:: Passage du document ::

Pièce pour Saint Jean de la Croix

Une installation Vidéo par Bill Viola, 1983.

C. Luuyt

 

 
 • Une installation video selon des éléments historiques relatifs à Jean de La Croix
 
La description de l’installation de la « pièce pour Saint Jean de la Croix » par l’auteur lui-même campe dans leur ensemble et dans les détails l’espace, le sujet et les références historiques :
 
« Une petite cellule sombre établie au centre d’une grande pièce obscure. Il y a une petite fenêtre ouverte sur le devant de la cellule d’où émerge une douce lueur de lumière incandescente. Sur le mur du fond de l’espace un grand écran permet de voir l’image vidéo noir et blanc de montagnes couvertes de neige. Filmées par une caméra mobile, tenue à la main, les montagnes bougent comme des motifs sauvages, agités. Venant de deux hauts parleurs le bruit du lourd grondement du vent et un bruit sourd remplissent la pièce.

:::

▶ _Consigne 1_:
Répondez brièvement aux questions suivantes à partir du texte sur l'installation de Bill Viola.
(a) En quelle année l'installation a-t-elle été réalisée ?
(b) Qu'affiche le grand écran placé sur le mur du fond ?
(c) Quels bruits les deux haut-parleurs diffusent-ils dans la pièce ?
▶ _Consigne 2_:
Prolongez le texte sur l'installation de Bill Viola à la suite de sa dernière phrase.

:: Données extraites ::

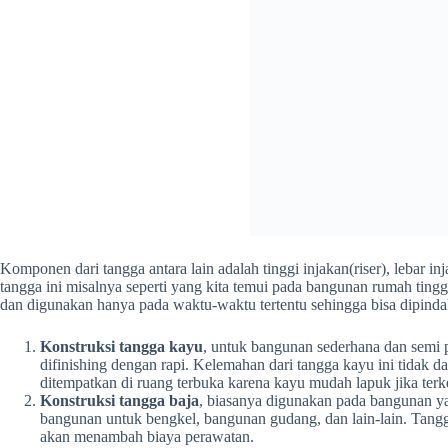
Komponen dari tangga antara lain adalah tinggi injakan(riser), lebar 
tangga ini misalnya seperti yang kita temui pada bangunan rumah ting
dan digunakan hanya pada waktu-waktu tertentu sehingga bisa dipindah
Konstruksi tangga kayu
, untuk bangunan sederhana dan semi p
difinishing dengan rapi. Kelemahan dari tangga kayu ini tidak dap
ditempatkan di ruang terbuka karena kayu mudah lapuk jika ter
Konstruksi tangga baja
, biasanya digunakan pada bangunan ya
bangunan untuk bengkel, bangunan gudang, dan lain-lain. Tangg
akan menambah biaya perawatan.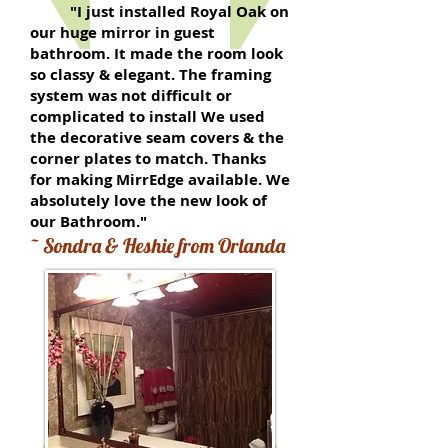
"I just installed Royal Oak on
our huge mirror in guest
bathroom. It made the room look
so classy & elegant. The framing
system was not difficult or
complicated to install We used
the decorative seam covers & the
corner plates to match. Thanks
for making MirrEdge available. We
absolutely love the new look of
our Bathroom."
~ Sondra & Heshie from Orlanda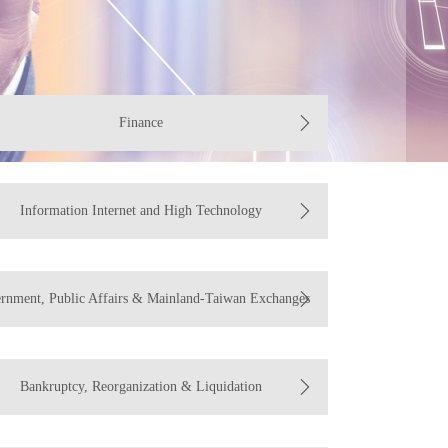
Finance
Information Internet and High Technology
rnment, Public Affairs & Mainland-Taiwan Exchanges
Bankruptcy, Reorganization & Liquidation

:::

▶ _Résultat de l'exercice 1_:
(a) En 1983.
(b) L'image vidéo noir et blanc de montagnes couvertes de neige.
(c) Le bruit du lourd grondement du vent et un bruit sourd.

▶ _Résultat de l'exercice 2_:
 
L’intérieur de la cellule n’est pas accessible. Il ne peut être vu qu’à travers la fenêtre. Les murs intérieurs sont blancs. Le plancher est couvert de crasse brune. Il y a dans le coin une petite table de bois avec un broc d’eau en métal, un verre d’eau et un écran de télévision couleur de 4 pouces. Sur le téléviseur une image de montagne couverte de neige. Filmée avec une caméra fixe, présentée en temps réel et sans montage. Le seul mouvement visible est celui du vent soufflant par intermittence dans les arbres et les buissons. Venant de l’intérieur de la cellule, le son d’une voix récitant doucement en espagnol le poème de saint Jean est à peine perceptible au dessus du lourd rugissement du vent dans la pièce.
 
Le poète et mystique espagnol Jean de la Croix (1542-1591) a été tenu prisonnier par l’établissement religieux des Carmes pendant neuf mois en 1577. La cellule n’avait pas de fenêtre et il ne pouvait pas se tenir debout. Il était constamment torturé. Pendant cette période, Jean de La Croix a écrit la plupart des poèmes pour lesquels il est connu. Ses poèmes parlent d’amour, d’extase, de traversée de la nuit obscure et de vol au dessus des murs de la ville et des montagnes. »
 
Bill Viola et Kira Perov
In Bill Viola – Hatsu Yume, First Dream, Mori Art Museum. p. 94
Trad. C. L.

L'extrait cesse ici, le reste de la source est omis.